The trees in the compound are striking. They have unmistakeably been standing there for decades. The work that’s been going inside the old building, set at the far end, pre-dates them — hand-written wall announcements on the sides make it clear. We are standing in front of Monegar Choultry that has sheltered and fed people since 1782. The choultry ran the first organised charity in Madras.
Historian S Muthiah, in his article in MetroPlus dated November 19, 2001, takes us to its origins. “When Madras was stricken by one of its worst-ever famines in 1781, the city’s first formal charity was set up by the Government and St Mary’s Church,” he writes. “A Famine Relief Committee was established in 1782 and the Committee rented a house for poor feeding just beyond the north wall of George Town — in present day Royapuram that was all fields, vegetable gardens and fruit groves then.”

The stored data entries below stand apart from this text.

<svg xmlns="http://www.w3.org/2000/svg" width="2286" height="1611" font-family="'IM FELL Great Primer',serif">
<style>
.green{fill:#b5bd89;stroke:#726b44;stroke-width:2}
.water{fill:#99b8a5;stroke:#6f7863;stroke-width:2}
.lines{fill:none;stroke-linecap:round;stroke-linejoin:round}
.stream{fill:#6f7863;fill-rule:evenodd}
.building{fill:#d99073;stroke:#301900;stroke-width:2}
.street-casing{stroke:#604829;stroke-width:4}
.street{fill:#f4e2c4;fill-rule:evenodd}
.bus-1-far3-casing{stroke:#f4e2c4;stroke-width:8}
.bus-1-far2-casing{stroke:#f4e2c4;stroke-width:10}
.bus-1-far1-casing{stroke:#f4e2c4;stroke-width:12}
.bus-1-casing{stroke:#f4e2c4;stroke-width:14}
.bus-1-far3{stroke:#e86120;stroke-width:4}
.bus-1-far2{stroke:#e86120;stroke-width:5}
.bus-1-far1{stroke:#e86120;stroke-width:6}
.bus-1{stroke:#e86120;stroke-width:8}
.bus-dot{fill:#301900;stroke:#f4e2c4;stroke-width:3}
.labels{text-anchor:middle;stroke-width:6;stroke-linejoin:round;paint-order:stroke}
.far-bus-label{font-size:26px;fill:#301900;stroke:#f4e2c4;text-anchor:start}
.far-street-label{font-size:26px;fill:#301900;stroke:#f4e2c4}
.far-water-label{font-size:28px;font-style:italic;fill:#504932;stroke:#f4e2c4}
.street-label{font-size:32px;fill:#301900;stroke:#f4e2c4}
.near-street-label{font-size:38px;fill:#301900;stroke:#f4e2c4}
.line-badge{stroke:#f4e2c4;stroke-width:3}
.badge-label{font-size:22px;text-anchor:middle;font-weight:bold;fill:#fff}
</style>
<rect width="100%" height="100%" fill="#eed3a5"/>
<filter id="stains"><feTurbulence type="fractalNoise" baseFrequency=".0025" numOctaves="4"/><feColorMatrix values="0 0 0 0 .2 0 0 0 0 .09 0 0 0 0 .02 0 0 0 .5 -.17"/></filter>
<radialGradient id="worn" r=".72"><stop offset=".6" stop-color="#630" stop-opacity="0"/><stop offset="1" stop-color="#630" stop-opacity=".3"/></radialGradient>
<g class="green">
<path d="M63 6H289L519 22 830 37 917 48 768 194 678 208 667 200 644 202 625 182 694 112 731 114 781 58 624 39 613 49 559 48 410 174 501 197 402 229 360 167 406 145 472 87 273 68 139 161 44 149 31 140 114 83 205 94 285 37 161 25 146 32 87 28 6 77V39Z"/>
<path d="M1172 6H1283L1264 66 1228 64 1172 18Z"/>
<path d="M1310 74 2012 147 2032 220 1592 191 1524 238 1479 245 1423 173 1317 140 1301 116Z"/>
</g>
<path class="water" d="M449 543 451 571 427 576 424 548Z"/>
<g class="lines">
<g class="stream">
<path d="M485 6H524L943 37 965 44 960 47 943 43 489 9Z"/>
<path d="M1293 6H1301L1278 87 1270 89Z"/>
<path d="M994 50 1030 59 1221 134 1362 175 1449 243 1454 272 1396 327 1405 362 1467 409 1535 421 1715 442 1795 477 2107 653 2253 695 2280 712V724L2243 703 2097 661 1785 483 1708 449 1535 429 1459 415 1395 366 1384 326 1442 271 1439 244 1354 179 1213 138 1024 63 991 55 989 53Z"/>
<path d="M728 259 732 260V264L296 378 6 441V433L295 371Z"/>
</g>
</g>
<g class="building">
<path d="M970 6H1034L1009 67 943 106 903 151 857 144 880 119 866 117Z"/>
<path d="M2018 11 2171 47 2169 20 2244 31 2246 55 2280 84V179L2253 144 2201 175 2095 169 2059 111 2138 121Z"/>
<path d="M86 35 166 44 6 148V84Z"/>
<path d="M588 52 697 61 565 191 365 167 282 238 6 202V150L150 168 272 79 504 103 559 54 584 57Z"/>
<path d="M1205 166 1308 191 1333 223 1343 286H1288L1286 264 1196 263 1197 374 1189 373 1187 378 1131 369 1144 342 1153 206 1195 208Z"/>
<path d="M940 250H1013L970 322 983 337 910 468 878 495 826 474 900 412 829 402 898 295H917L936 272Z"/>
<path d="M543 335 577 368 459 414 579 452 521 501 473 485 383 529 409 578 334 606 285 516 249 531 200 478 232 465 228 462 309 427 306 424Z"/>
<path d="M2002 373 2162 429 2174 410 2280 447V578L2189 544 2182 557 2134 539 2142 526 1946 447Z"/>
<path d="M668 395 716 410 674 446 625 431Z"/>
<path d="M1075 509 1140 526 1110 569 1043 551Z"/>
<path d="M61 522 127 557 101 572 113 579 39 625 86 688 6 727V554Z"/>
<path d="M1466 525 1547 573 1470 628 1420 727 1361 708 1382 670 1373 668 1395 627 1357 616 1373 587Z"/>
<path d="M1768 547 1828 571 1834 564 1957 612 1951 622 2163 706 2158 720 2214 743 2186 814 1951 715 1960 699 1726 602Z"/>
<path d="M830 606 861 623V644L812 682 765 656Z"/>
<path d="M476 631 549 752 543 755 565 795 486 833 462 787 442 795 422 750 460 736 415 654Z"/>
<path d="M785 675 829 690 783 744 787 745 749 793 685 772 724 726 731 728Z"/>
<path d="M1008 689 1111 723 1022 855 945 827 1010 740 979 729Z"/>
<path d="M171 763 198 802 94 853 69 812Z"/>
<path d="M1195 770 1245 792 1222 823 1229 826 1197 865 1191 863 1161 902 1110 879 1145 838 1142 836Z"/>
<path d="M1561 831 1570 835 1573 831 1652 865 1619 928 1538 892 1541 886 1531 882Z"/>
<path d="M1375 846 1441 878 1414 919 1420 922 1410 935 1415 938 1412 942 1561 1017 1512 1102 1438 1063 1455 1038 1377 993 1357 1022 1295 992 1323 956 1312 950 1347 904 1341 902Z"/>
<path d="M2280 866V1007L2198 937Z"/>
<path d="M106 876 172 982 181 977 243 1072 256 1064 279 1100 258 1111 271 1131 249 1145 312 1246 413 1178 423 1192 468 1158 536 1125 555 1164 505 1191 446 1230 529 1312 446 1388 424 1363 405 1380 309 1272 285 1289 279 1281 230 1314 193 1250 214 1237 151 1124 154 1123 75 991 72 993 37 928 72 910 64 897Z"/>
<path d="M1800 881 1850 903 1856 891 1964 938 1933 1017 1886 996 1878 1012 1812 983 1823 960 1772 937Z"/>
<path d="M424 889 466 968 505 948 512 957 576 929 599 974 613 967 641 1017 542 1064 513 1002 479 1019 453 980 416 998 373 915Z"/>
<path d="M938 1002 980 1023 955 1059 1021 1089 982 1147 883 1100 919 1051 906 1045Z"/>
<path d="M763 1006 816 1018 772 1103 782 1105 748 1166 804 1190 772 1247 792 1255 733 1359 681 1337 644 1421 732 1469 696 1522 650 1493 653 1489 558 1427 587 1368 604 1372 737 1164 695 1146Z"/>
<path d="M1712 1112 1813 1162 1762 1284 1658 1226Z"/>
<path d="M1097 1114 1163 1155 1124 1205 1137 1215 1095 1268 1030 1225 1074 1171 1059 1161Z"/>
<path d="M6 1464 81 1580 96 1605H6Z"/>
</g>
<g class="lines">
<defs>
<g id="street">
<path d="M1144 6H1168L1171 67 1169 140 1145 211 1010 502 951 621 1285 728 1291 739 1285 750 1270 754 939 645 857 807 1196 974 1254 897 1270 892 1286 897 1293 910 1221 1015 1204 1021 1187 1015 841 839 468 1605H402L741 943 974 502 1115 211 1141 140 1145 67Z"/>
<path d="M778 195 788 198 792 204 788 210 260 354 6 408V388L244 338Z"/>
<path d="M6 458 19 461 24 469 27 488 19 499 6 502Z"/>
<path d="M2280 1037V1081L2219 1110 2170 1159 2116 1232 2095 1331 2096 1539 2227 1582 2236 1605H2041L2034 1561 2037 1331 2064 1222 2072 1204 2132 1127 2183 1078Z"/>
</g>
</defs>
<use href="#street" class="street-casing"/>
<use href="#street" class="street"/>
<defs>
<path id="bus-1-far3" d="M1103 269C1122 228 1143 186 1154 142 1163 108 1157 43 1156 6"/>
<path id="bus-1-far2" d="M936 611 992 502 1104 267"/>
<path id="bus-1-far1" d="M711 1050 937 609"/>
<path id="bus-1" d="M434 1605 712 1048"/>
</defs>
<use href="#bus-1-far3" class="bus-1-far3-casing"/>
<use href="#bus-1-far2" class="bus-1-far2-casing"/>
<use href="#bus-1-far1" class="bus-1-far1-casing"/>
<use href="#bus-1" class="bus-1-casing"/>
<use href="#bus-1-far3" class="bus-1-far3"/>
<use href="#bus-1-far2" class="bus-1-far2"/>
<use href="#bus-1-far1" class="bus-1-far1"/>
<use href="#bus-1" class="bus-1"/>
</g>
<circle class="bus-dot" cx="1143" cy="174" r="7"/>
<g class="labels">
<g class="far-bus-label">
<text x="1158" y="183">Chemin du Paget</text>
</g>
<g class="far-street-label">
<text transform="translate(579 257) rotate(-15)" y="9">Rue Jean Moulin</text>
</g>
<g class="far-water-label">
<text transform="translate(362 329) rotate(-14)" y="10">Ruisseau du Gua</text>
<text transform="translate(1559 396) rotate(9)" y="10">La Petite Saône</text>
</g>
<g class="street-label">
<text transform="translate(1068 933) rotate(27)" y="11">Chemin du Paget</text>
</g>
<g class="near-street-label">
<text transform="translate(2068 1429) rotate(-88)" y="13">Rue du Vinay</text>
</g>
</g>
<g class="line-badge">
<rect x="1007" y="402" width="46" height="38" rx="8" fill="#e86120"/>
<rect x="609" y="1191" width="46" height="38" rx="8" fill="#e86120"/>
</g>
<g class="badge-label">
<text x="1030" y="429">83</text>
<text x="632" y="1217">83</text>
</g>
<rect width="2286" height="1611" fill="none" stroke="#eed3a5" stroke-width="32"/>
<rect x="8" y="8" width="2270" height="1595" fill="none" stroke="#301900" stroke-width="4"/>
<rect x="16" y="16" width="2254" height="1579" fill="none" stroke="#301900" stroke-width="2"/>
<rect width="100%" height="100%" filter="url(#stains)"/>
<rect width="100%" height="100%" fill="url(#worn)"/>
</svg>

He writes: “The house continued as a refuge for the poor and the sick even after conditions improved in 1784. It is around that time, it appears to have got its name. Monegar Choultry, perhaps by then being locally administered by the village headman (manugakkaran).” Nivedita Louis, city historian, tells us that in 1782, a village headman established a gruel centre in his garden in Royapuram. Soon after the Mysore War (1799), the centre became a choultry for the sick and those in need. In 1807, the Government and the Nawab of Arcot made substantial donations as more people began to seek solace under its roof. A hospital was constructed within the choultry in 1799 by John Underwood, an assistant surgeon. In 1801, the hospital was combined with the ‘Native Hospital and Poor Fund’ in the choultry. During the visit of the Raja of Venkatagiri, another choultry was built next to Monegar Choultry for feeding a hundred people and giving alms to another hundred every day. The charity thus started became permanent when the Raja invested ₹1 lakh in Government Securities on June 28, 1870, for its upkeep.
The Native Hospital was taken over by the Government in 1910 and was renamed Royapuram Hospital, later Stanley, while the choultry was shifted to the premises of the nearby Raja of Venkatagiri Choultry. For a long time, Stanley hospital was referred to as the ‘Kanjithotti hospital.’
Here’s a mystery: To the left of the choultry is a gate guarded by a carved stone beam standing on two stone pillars. “This was once the choultry superintendent’s house,” says Nivedita. It will be interesting to find out what the two winged creatures supporting the beam are.